Give back the lines of the entries below exactly as written, from the first line to the line holding "das Feuer schnell", both included, with the pictures omitted.
WORKING DATA Block Start
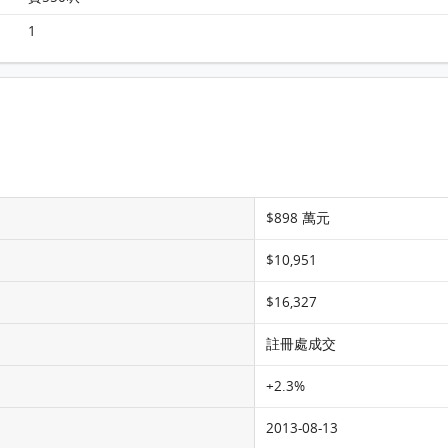
翰林苑 翰林苑 7樓 C室 平面圖
1
$898 萬元
$10,951
$16,327
註冊處成交
+2.3%
2013-08-13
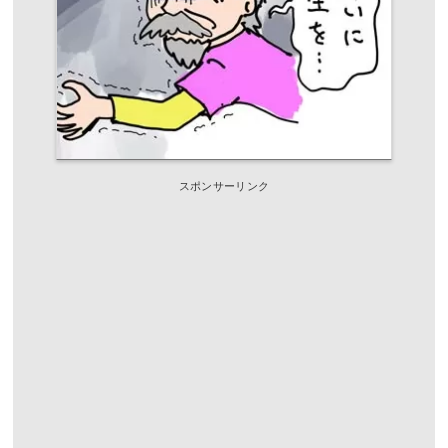
スポンサーリンク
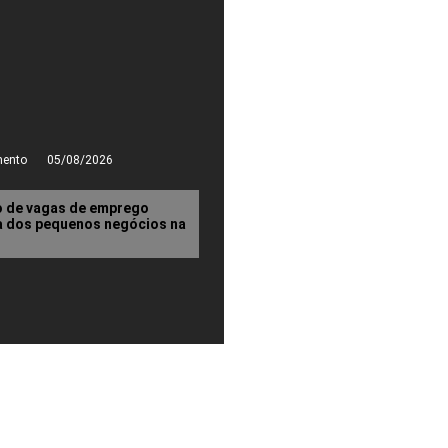
mento
05/08/2026
o de vagas de emprego
ça dos pequenos negócios na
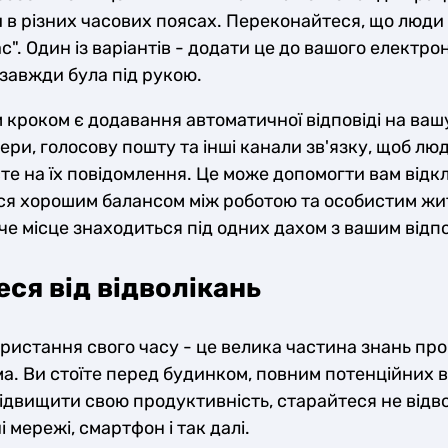
 в різних часових поясах. Переконайтеся, що люди
с". Один із варіантів - додати це до вашого електро
завжди була під рукою.
кроком є додавання автоматичної відповіді на ваш
ри, голосову пошту та інші канали зв'язку, щоб люд
єте на їх повідомлення. Це може допомогти вам від
я хорошим балансом між роботою та особистим жит
е місце знаходиться під одних дахом з вашим відп
ся від відволікань
истання свого часу - це велика частина знань про 
а. Ви стоїте перед будинком, повним потенційних 
ідвищити свою продуктивність, старайтеся не відво
ні мережі, смартфон і так далі.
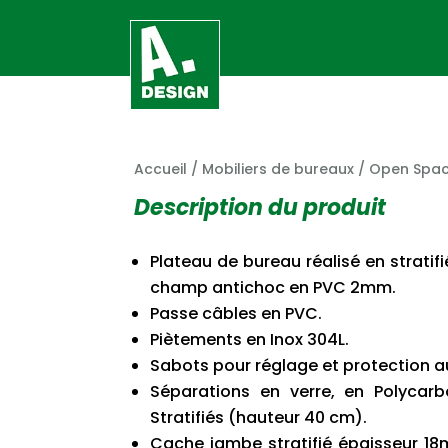
Accueil
/
Mobiliers de bureaux
/
Open Spa
Description du produit
Plateau de bureau réalisé en strati
champ antichoc en PVC 2mm.
Passe câbles en PVC.
Piètements en Inox 304L.
Sabots pour réglage et protection au
Séparations en verre, en Polycar
Stratifiés (hauteur 40 cm).
Cache jambe stratifié épaisseur 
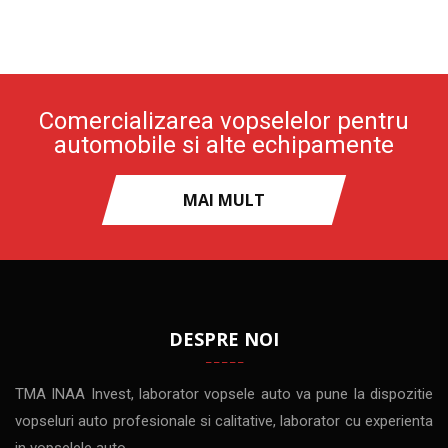
Comercializarea vopselelor pentru
automobile si alte echipamente
MAI MULT
DESPRE NOI
TMA INAA Invest, laborator vopsele auto va pune la dispozitie
vopseluri auto profesionale si calitative, laborator cu experienta
in vopselele auto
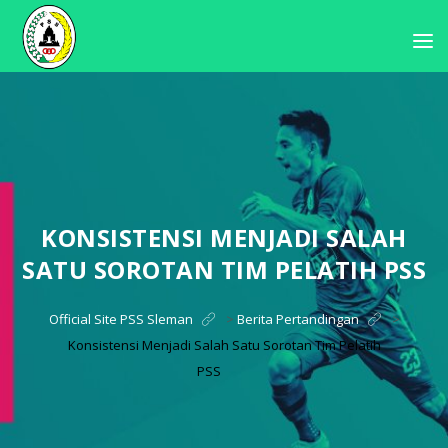
KONSISTENSI MENJADI SALAH
SATU SOROTAN TIM PELATIH PSS
Official Site PSS Sleman
>
Berita Pertandingan
>
Konsistensi Menjadi Salah Satu Sorotan Tim Pelatih
PSS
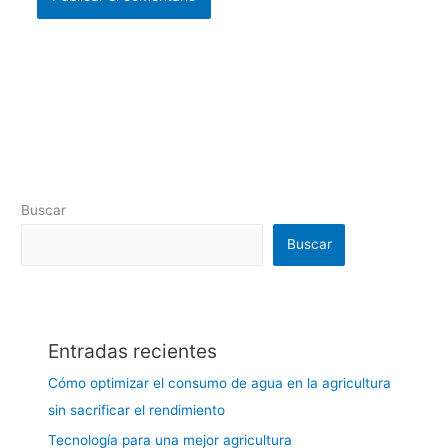
Buscar
Buscar
Entradas recientes
Cómo optimizar el consumo de agua en la agricultura
sin sacrificar el rendimiento
Tecnología para una mejor agricultura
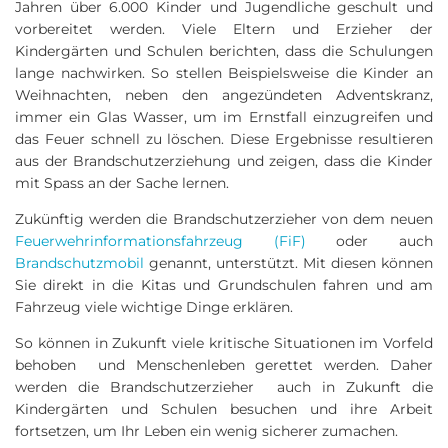
Jahren über 6.000 Kinder und Jugendliche geschult und
vorbereitet werden. Viele Eltern und Erzieher der
Kindergärten und Schulen berichten, dass die Schulungen
lange nachwirken. So stellen Beispielsweise die Kinder an
Weihnachten, neben den angezündeten Adventskranz,
immer ein Glas Wasser, um im Ernstfall einzugreifen und
das Feuer schnell zu löschen. Diese Ergebnisse resultieren
aus der Brandschutzerziehung und zeigen, dass die Kinder
mit Spass an der Sache lernen.
Zukünftig werden die Brandschutzerzieher von dem neuen
Feuerwehrinformationsfahrzeug (FiF)
oder auch
Brandschutzmobil
genannt, unterstützt. Mit diesen können
Sie direkt in die Kitas und Grundschulen fahren und am
Fahrzeug viele wichtige Dinge erklären.
So können in Zukunft viele kritische Situationen im Vorfeld
behoben und Menschenleben gerettet werden. Daher
werden die Brandschutzerzieher auch in Zukunft die
Kindergärten und Schulen besuchen und ihre Arbeit
fortsetzen, um Ihr Leben ein wenig sicherer zumachen.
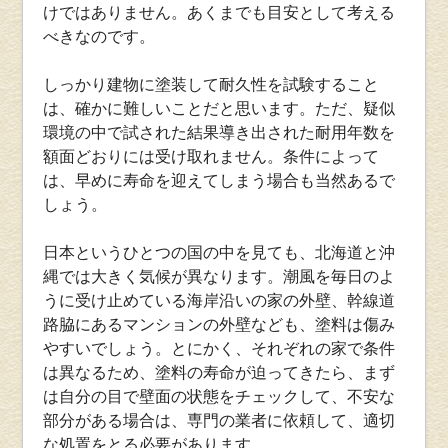
けではありません。あくまでも目安として考える
べきなのです。
しっかり建物に塗装して耐久性を試験すること
は、確かに難しいことだと思います。ただ、疑似
環境の中で試された結果導き出された耐用年数を
額面どおりには受け取れません。条件によって
は、早めに寿命を迎えてしまう場合も当然あるで
しょう。
日本というひとつの国の中を見ても、北海道と沖
縄では大きく気候が異なります。潮風を毎日のよ
うに受け止めている海岸沿いの家の外壁、幹線道
路脇にあるマンションの外壁なども、塗料は傷み
やすいでしょう。とにかく、それぞれの家で条件
は異なるため、塗料の寿命が迫ってきたら、まず
は自分の目で壁面の状態をチェックして、不安な
部分がある場合は、専門の業者に依頼して、適切
な処置をとる必要があります。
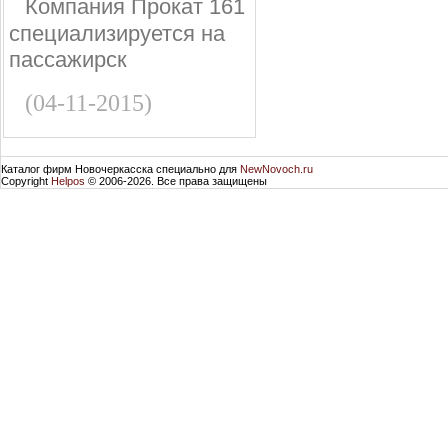
Компания Прокат 161
специализируется на
пассажирск
(04-11-2015)
Каталог фирм Новочеркасска специально для
NewNovoch.ru
Copyright
Helpos
© 2006-2026. Все права защищены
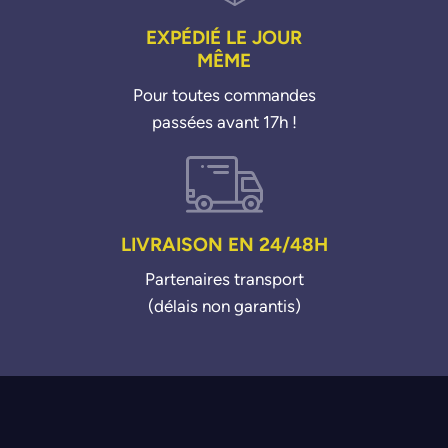
EXPÉDIÉ LE JOUR
MÊME
Pour toutes commandes
passées avant 17h !
LIVRAISON EN 24/48H
Partenaires transport
(délais non garantis)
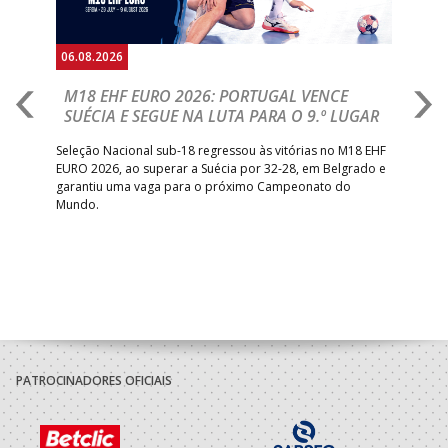
06.08.2026
05.
M18 EHF EURO 2026: PORTUGAL VENCE
R
SUÉCIA E SEGUE NA LUTA PARA O 9.º LUGAR
R
bre
Seleção Nacional sub-18 regressou às vitórias no M18 EHF
San
EURO 2026, ao superar a Suécia por 32-28, em Belgrado e
Figu
garantiu uma vaga para o próximo Campeonato do
pro
Mundo.
tal
PATROCINADORES OFICIAIS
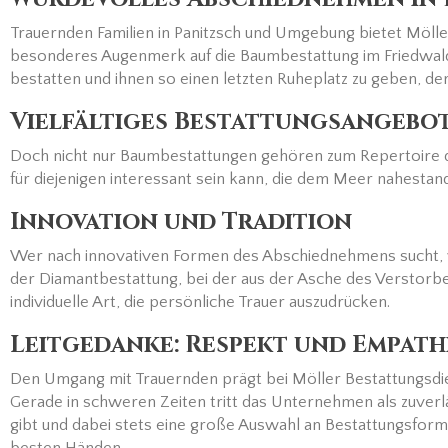
Trauernden Familien in Panitzsch und Umgebung bietet Mölle
besonderes Augenmerk auf die Baumbestattung im Friedwald. 
bestatten und ihnen so einen letzten Ruheplatz zu geben, der
Vielfältiges Bestattungsangebot
Doch nicht nur Baumbestattungen gehören zum Repertoire d
für diejenigen interessant sein kann, die dem Meer nahestan
Innovation und Tradition
Wer nach innovativen Formen des Abschiednehmens sucht, wi
der Diamantbestattung, bei der aus der Asche des Verstorben
individuelle Art, die persönliche Trauer auszudrücken.
Leitgedanke: Respekt und Empath
Den Umgang mit Trauernden prägt bei Möller Bestattungsdie
Gerade in schweren Zeiten tritt das Unternehmen als zuverl
gibt und dabei stets eine große Auswahl an Bestattungsforme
WORKING DATA Block End
■ RESULT OF THIS EXERCISE ■
翰林苑 翰林苑 7樓 C室 平面圖
1
$898 萬元
$10,951
$16,327
註冊處成交
+2.3%
2013-08-13
スポンサーリンク
mento
05/08/2026
o de vagas de emprego
ça dos pequenos negócios na
 в різних часових поясах. Переконайтеся, що люди
с". Один із варіантів - додати це до вашого електро
завжди була під рукою.
кроком є додавання автоматичної відповіді на ваш
ри, голосову пошту та інші канали зв'язку, щоб люд
єте на їх повідомлення. Це може допомогти вам від
я хорошим балансом між роботою та особистим жит
е місце знаходиться під одних дахом з вашим відп
ся від відволікань
истання свого часу - це велика частина знань про 
а. Ви стоїте перед будинком, повним потенційних 
ідвищити свою продуктивність, старайтеся не відво
ні мережі, смартфон і так далі.
Accueil
/
Mobiliers de bureaux
/
Open Spa
Description du produit
Plateau de bureau réalisé en strati
champ antichoc en PVC 2mm.
Passe câbles en PVC.
Piètements en Inox 304L.
Sabots pour réglage et protection au
Séparations en verre, en Polycar
Stratifiés (hauteur 40 cm).
Cache jambe stratifié épaisseur 
Comercializarea vopselelor pentru
automobile si alte echipamente
MAI MULT
DESPRE NOI
TMA INAA Invest, laborator vopsele auto va pune la dispozitie
vopseluri auto profesionale si calitative, laborator cu experienta
in vopselele auto
KONSISTENSI MENJADI SALAH
SATU SOROTAN TIM PELATIH PSS
Official Site PSS Sleman
>
Berita Pertandingan
>
Konsistensi Menjadi Salah Satu Sorotan Tim Pelatih
PSS
Buscar
Buscar
Entradas recientes
Cómo optimizar el consumo de agua en la agricultura
sin sacrificar el rendimiento
Tecnología para una mejor agricultura
Jahren über 6.000 Kinder und Jugendliche geschult und
vorbereitet werden. Viele Eltern und Erzieher der
Kindergärten und Schulen berichten, dass die Schulungen
lange nachwirken. So stellen Beispielsweise die Kinder an
Weihnachten, neben den angezündeten Adventskranz,
immer ein Glas Wasser, um im Ernstfall einzugreifen und
das Feuer schnell zu löschen. Diese Ergebnisse resultieren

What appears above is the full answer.